Russia blames Georgia on South Ossetia
MOSCOW, Nov 14 (Reuters) - Russia's foreign minister today blamed Georgia for stoking the crisis around its breakaway region of South Ossetia by failing to hold ''a normal dialogue'' and harbouring plans to use force against it.
Earlier, the Russian Foreign Ministry, setting itself at odds with the West, voiced backing for an independence referendum in the territory which the European Union has refused to recognise.
''When the centre, the Georgian leadership, does not want to conduct a normal dialogue with a part of its society, this finds expression in some of the society's moods, and specifically in the referendum,'' RIA news agency quoted Sergei Lavrov as saying.
Georgia should work to find a political solution to the problem and abandon its ''apparent plans to develop a possible solution by force'', Lavrov said.

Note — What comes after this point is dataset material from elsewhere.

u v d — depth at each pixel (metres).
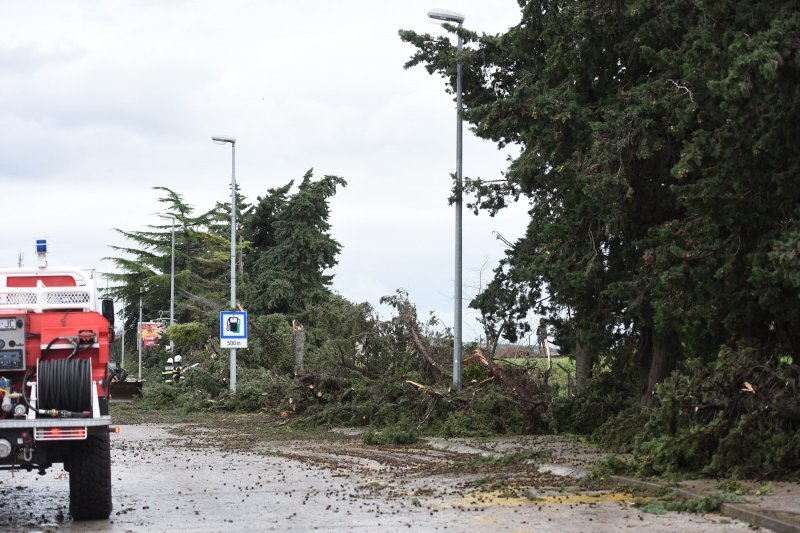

South Ossetia, a sliver of land in the Caucasus mountains that broke with Georgia in the early 1990s after a violent conflict, voted overwhelmingly in the referendum in favour of separation from Tbilisi.
The region has no international recognition but is propped up by Moscow, and many of its people say they would like to be absorbed into the Russian Federation.
The EU's Finnish presidency said yesterday it did not recognise the vote, which ''did not contribute to efforts for peaceful conflict resolution'', and it voiced full support for Georgia's sovereignty within existing borders.
Georgian Prime Minister Zurab Nogaideli has said the referendum is part of a Russian campaign to stoke a war.
The Kremlin says it is Tbilisi, whose relations with Moscow are at rock-bottom, which is dragging the conflict towards bloodshed by building up its military on the separatists' borders.